I am also not saying that any particular level of restriction on residential housing development is inherently bad. What I AM saying is that the choice to have "green" neighborhoods and limiting "urban sprawl" is not a free lunch as a matter of public policy. Any idiot can understand that ANYTHING you do that artificially restrains supply will cause prices to increase.

We are in full agreement as to the responsibility issue, but I have to disagree to a certain extent on the affordability issue. In some areas if you want any chance of being a home OWNER rather than a perpetual rental surf, you have no choice but to pay incredibly high prices, this is more often then not, a result of public policy choices and priorities, which is fine, but we should be clear about the tradeoffs and not let the very politicians who support policies responsible for skyrocketing housing prices cry innocent.
That goes without saying. When looking at the implementation of such policies it is necessary to consider the costs associated with them. At the same time when analyzing whether a policy should be kept in place one must look at the cost and benefits. We recognize that affordability is the principle cost of such policies. Decisions on whether
these policies should be implemented should naturally consider the consequences of affordability and, only to the extent that policy does not provide suitable alternatives, we should consider the consequences of defaults on risky mortgages.

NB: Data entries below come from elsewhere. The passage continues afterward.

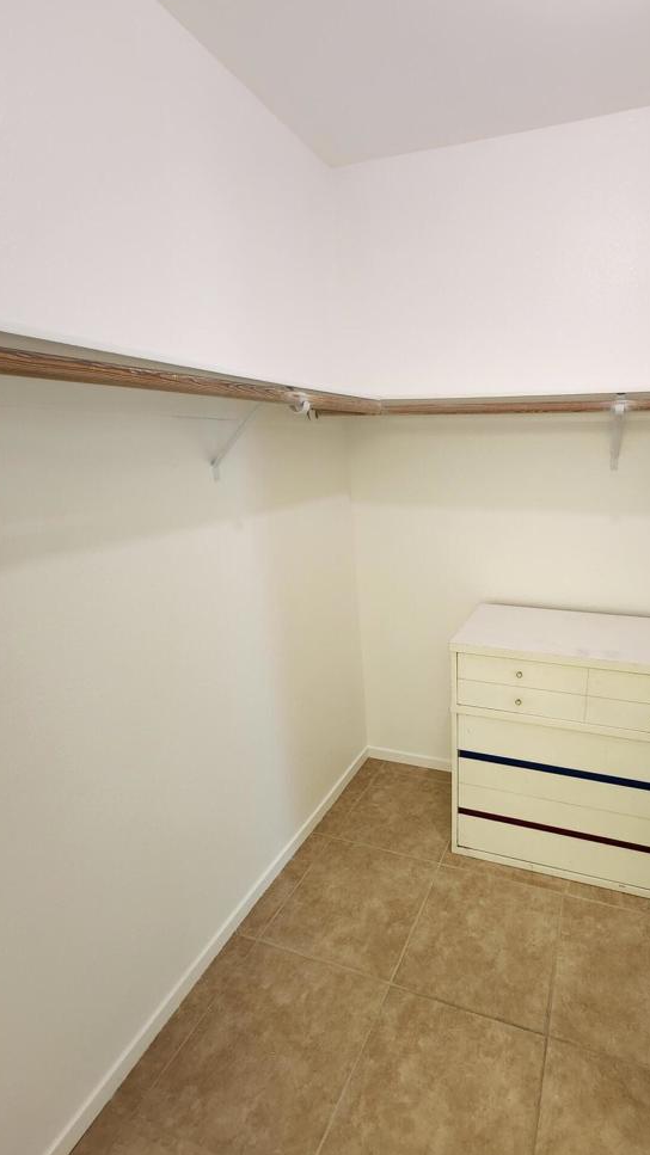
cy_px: 592
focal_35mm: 15
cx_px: 447
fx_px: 460
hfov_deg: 68.0
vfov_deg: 103.0
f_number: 2.2
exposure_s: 1/60
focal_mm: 2.2
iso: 200
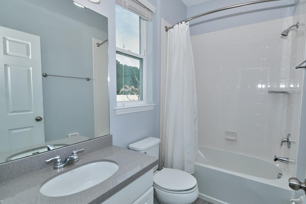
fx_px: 144
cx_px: 173
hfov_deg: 92.8
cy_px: 103
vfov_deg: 70.4
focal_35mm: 17
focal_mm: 14
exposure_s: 1/200
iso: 100
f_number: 4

However when looking at mortgages and default rate when considering affordability it does not make sense to look at a particular policy in isolation. It is instead necessary to look at affordability in general. Asserting that the problem is a certain type of policy, especially if there is no reason to conclude that it is a bad policy, is not an appropriate way to look at the problem. In my mind it is especially problematic when addressing the general population as they do not have the ability to determine whether the appropriate analysis in being partaken. Much of my criticism was actually addressed towards the article.